Photo Credit: Mandy Sroka Photography
From left to right: Oscar Santana, Chad Dukes. Drab T-Shirt. Sven Lloyd
Santana felt that he had a good run with their show and that all was lost. He had no idea what to expect next. His phone rang an hour after he found out he lost his job. It was someone from CBS who told him, “We are going to try to make you a talk show.” Apparantly, Michael Hughes, a general manager of all the stations at the time, believed in Big “O” and Dukes. The duo were offered a day time shift in Baltimore, which is an even better situation to be when you are a DJ, because you have a bigger audience.
They went to Baltimore and learned an important lesson there. “We had an amazing run; however, one thing you don’t learn when you are a young broadcaster is that you have to play by the rules. You can’t tell your general manager to ‘’F’ off,’ because they will find a way to make you leave when they can.” Big “O” and Dukes were fired again and had to split up and find different jobs. “We were on the beach.”
This is an expression that means the show is on a break. Three months later Santana and Dukes got together and decided to get their show off the beach and on a podcast. At this time it is 2005. It turns out that at that time there were not that many talk shows that were on iTunes. Today that is not the case. Their show was starting to get traction and they decided to start applying for jobs at stations all across the nation. They found an opportunity in Phoenix, AZ to do a night time show and flew down to do a three day three night trial.

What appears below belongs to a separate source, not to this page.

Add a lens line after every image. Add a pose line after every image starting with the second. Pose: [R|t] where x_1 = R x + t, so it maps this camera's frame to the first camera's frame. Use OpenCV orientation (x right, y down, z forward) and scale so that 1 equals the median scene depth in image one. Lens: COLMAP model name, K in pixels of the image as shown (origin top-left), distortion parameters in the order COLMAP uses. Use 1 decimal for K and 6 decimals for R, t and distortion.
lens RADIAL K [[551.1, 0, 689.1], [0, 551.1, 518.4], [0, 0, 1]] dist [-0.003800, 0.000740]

“The most interesting thing about radio is that people will hire you to do a certain job and then people will ask you to change what originally made you successful. The first couple days we did what they wanted and they hated it. The last day I looked at Chad and said ‘Let’s do our own show.’ They loved it.” Santana and Dukes headed back to the East Coast and two weeks later they were offered the job. “We had a phenomenal time. We continued to carry our listeners from Baltimore to Phoenix because of the podcast. We became number 1 for the nights.”
All was well but then the station flipped into a top *40 show. Once again radio proved to be a cruel mistress. Fortunatley though they were brought back to D.C. to work at WJFK. “If you are in radio you know what WJFK is. We went from market 15 to 8.” They took a night show and were doing so well that they were moved to do a day show. “We had a five hour talk show every day and just killed it and had fun. We had a great promoting staff.” By this time Santana is thirty. For his thirtieth birthday party he had a moon bounce and mini horses and they broadcasted while the party was going on. “We could talk about anything. Break ups, girls cheating on us, it was just honest and real. We did an hour on the show every Friday about snacks. We would rate and discuss new snacks on the market. It was called snacks of the round table. That’s the type of fun radio we had.”

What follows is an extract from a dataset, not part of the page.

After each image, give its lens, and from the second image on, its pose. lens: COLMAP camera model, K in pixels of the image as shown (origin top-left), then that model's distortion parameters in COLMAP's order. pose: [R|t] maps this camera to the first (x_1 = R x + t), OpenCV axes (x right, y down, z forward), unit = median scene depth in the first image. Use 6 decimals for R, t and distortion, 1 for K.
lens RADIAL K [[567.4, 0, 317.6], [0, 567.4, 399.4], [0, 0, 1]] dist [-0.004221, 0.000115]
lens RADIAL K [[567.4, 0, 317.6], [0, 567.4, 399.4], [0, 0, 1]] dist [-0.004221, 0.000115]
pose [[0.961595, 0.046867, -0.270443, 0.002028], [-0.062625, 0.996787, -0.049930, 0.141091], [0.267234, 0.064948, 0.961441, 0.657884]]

Two years go by and then the business model for radio changed, which caused a dramatic event in talk radio world across the nation. Radio shows were being measured by how many people were listening or had their radio turned on rather than the previous way to measure which was having people keep a diary of shows they listened to. “The stations like ours that were captivating were not mass appeal stations anymore. The mass appeal were stations that played Christmas music starting in November. A dentist can put it on and that would count as a listener, but are they really listening? I would say not. It’s background music.”

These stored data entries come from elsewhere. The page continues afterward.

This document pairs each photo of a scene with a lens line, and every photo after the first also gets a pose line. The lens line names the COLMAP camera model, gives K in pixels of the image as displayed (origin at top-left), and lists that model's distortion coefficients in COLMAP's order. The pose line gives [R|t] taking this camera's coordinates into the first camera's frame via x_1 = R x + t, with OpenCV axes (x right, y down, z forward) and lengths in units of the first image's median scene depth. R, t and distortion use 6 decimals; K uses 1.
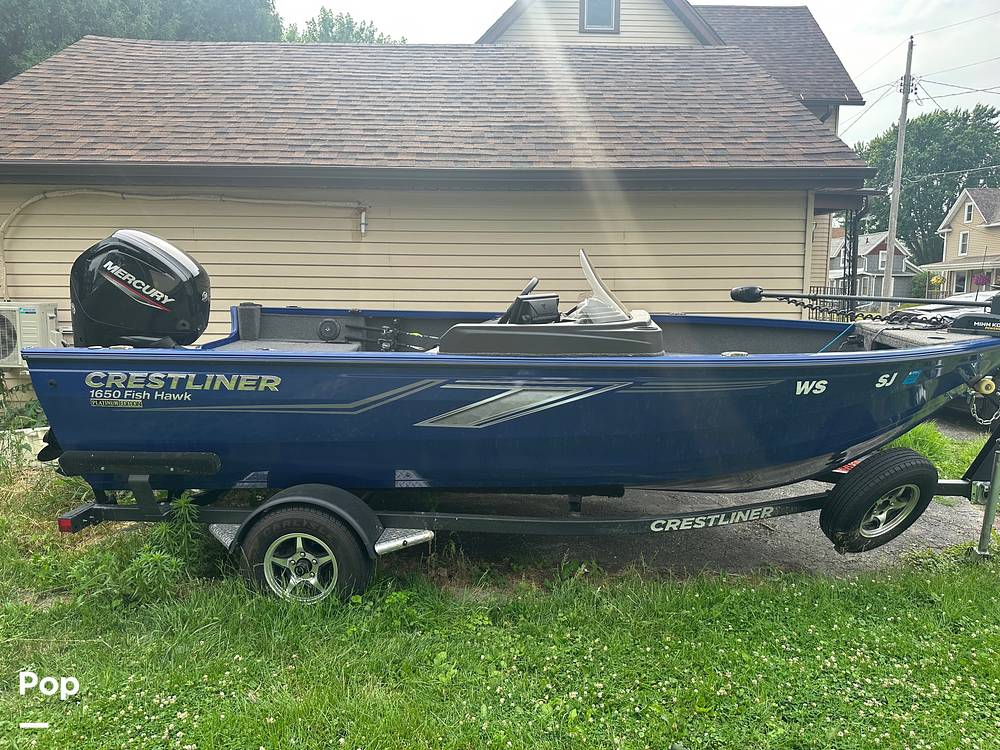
lens RADIAL K [[700.4, 0, 500.6], [0, 700.4, 377.7], [0, 0, 1]] dist [0.113640, -0.190025]
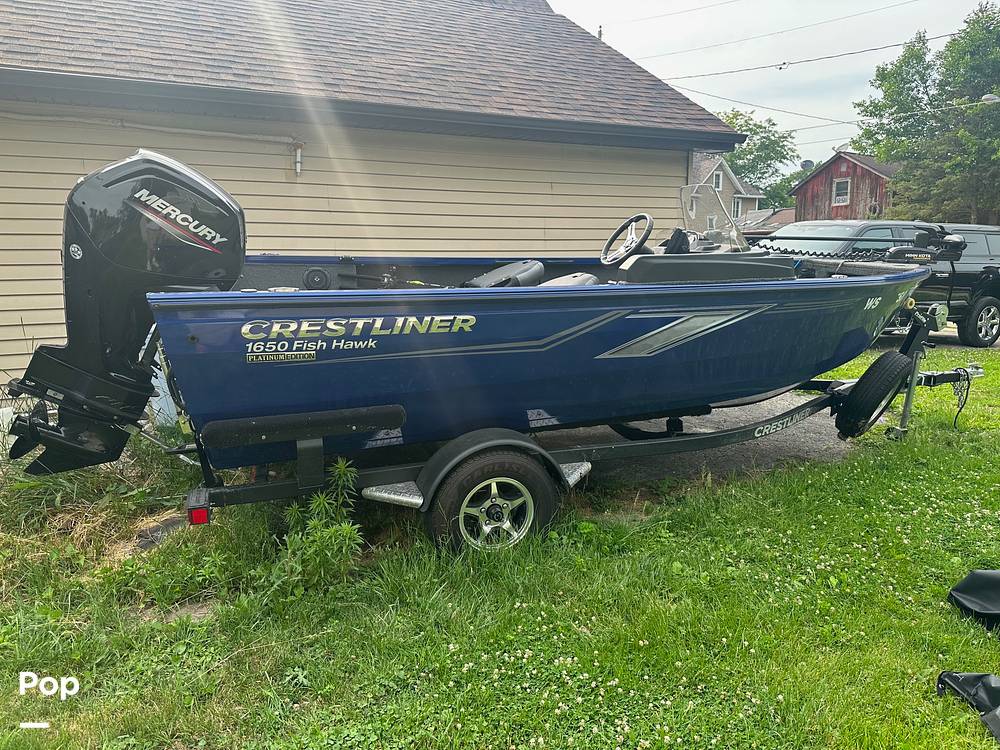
lens RADIAL K [[700.4, 0, 500.6], [0, 700.4, 377.7], [0, 0, 1]] dist [0.113640, -0.190025]
pose [[0.901420, -0.081681, 0.425172, -0.665876], [0.061910, 0.996268, 0.060138, 0.026105], [-0.428497, -0.027887, 0.903113, 0.137188]]
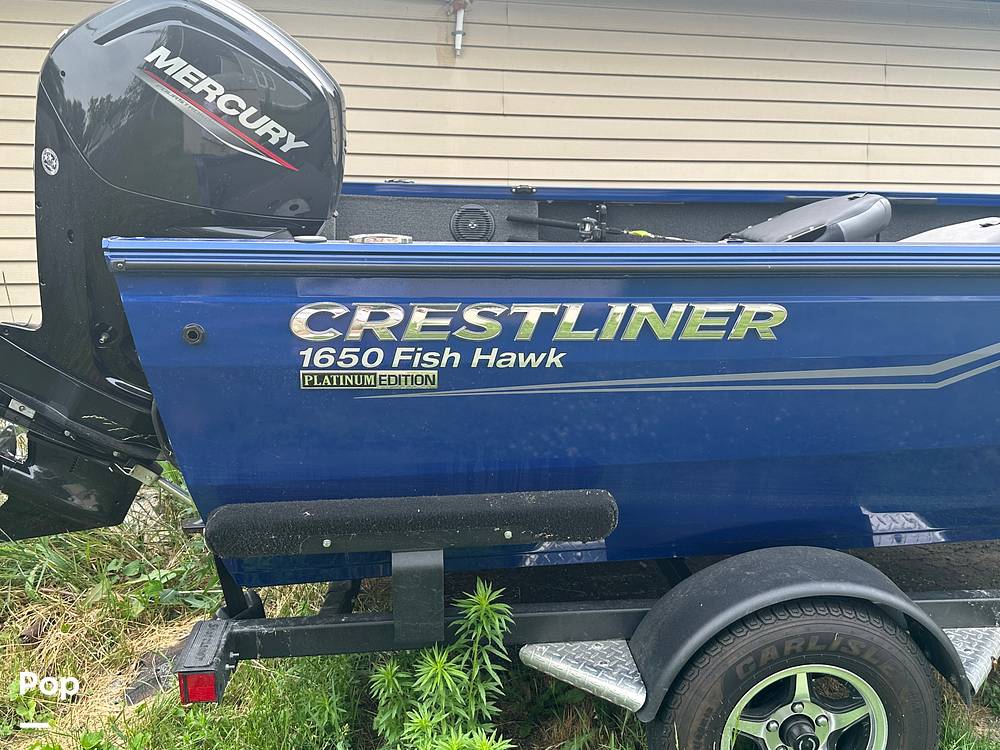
lens RADIAL K [[944.8, 0, 509.1], [0, 944.8, 380.5], [0, 0, 1]] dist [0.185535, -0.399241]
pose [[0.977856, -0.032270, 0.206776, -0.575504], [0.019069, 0.997669, 0.065520, 0.002782], [-0.208409, -0.060126, 0.976192, 0.463373]]
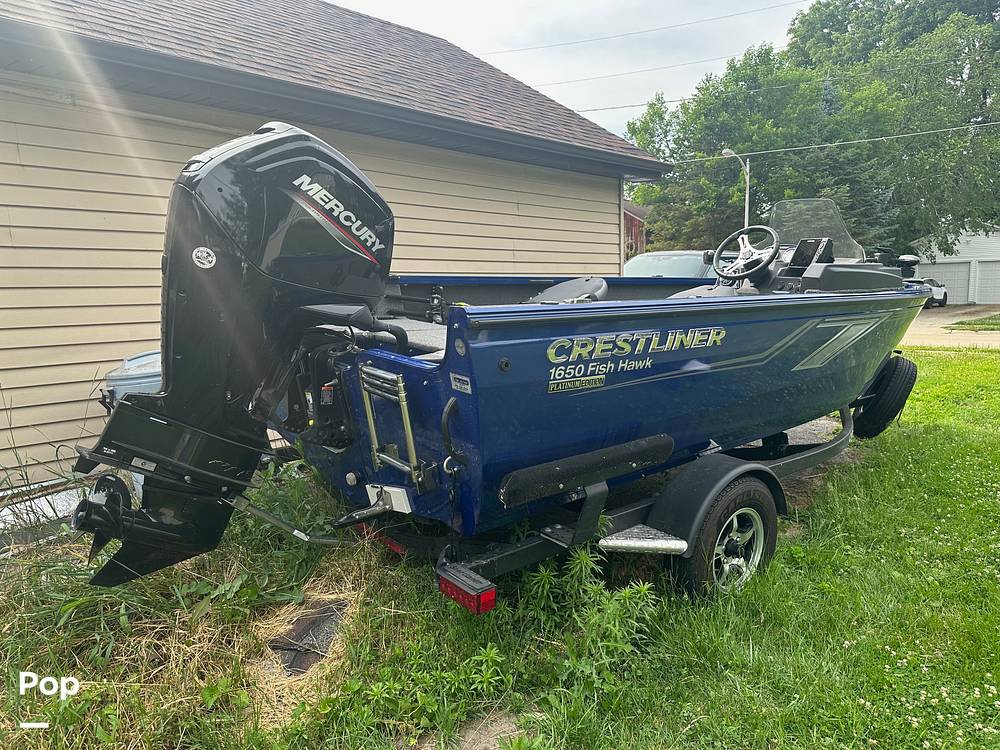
lens RADIAL K [[687.2, 0, 499.5], [0, 687.2, 382.1], [0, 0, 1]] dist [0.113341, -0.164385]
pose [[0.690189, -0.110280, 0.715176, -1.061242], [0.107637, 0.992970, 0.049239, -0.005887], [-0.715579, 0.042995, 0.697208, 0.600550]]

Hot talk stations were all in trouble and then it hit. A massive voice in the radio world lost his job “Adam Carolla. He was the writing on the wall. When his talk station in Los Angeles flipped, I remember taking a proverbial gasp of air that swept across the nation. If Adam Carolla is going down that’s going to come to us.” Santana and Dukes were like Tea Leoni and Maximilian Shell in the 1998 film Deep Impact. Their characters are on a beach waiting to be owned by a coming tsunami wave, because they can’t run away. “We were one of the last shows to be flipped.” Big “O” and Dukes was on the beach again.
Dukes went on to do a sports show and Santana walked away from terrestrial radio to pursue a job in marketing. It’s 2009. Santana discovers that Adam Carolla has turned his show into a podcast. “This man took his brand of radio and said ‘I’m going to try something new.’ And if you ever hear the first podcast that he ever did. It was equivalent to a man walking on the moon for a broadcaster. He didn’t know what was happening. I got chills listening to it, because I knew what he was doing. He was freeing what he did on the radio into an hour long format. We weren’t in a world of by the way you have to have a radio license or an FCC license or a studio for that matter to do this. You need a mic, a computer, audio editing software, an internet signal and some bandwidth. Adam was fired on Friday and half a million people showed up on Monday morning and crashed the servers. That’s when it started.”
Santana knew that he had to make a podcast, but couldn’t hook up with Dukes, because he had started a different job and the schedules didn’t work. “It wasn’t the right time yet.”
Photo Credit: Phil Worthington
From left to right: Robb Spewak, Buzz Burbank, Mike O’Meara, Front. Oscar Santana
He decided to reach out to his friend Mike O’Meara, who also lost his talk show, and encouraged him to get one going. “He’s a legendary broadcaster. I hounded Mike. He calls me seven months later and said ‘I want to hear about your podcast idea and the rest was history. He got Buzz Burbank, best news guy in the country, Robb Spewak, who is just a perfect flow with Mike O’Meara. The whole Mike O’Meara crew that was on terrestrial radio was back on the podcast world.”
Santana figured that he would be part of the team on the business side, but as fate would have it he was asked to do something else. O’Meara asked him, “Can you be a fourth mic on the show? I was happy. It felt like something special was happening.” Dukes reached out to Santana to see about getting their show going again. “It was like you know we should just record something and see what happens and we started and have resurrected Big “O” and Dukes. We do it once a week and I do the Mike O’Meara show that is five days a week.”
The pinnacle point for Santana was when iTunes got on FaceBook and did a vote to see what are the most popular talk show podcasts. A fan sent Santana the following picture and all was well.
If radio is a cruel mistress then I guess the podcast is a soul mate. Not that Apple needs the plug, they apparently have more money than the U.S. government, but I would advise you to get one and start checking these shows out. I personally listen to them shows everyday at work and laugh hystericaly amidst the quiet office. My co-workers think I’m insane and they are correct. Anyway, that was truly epic.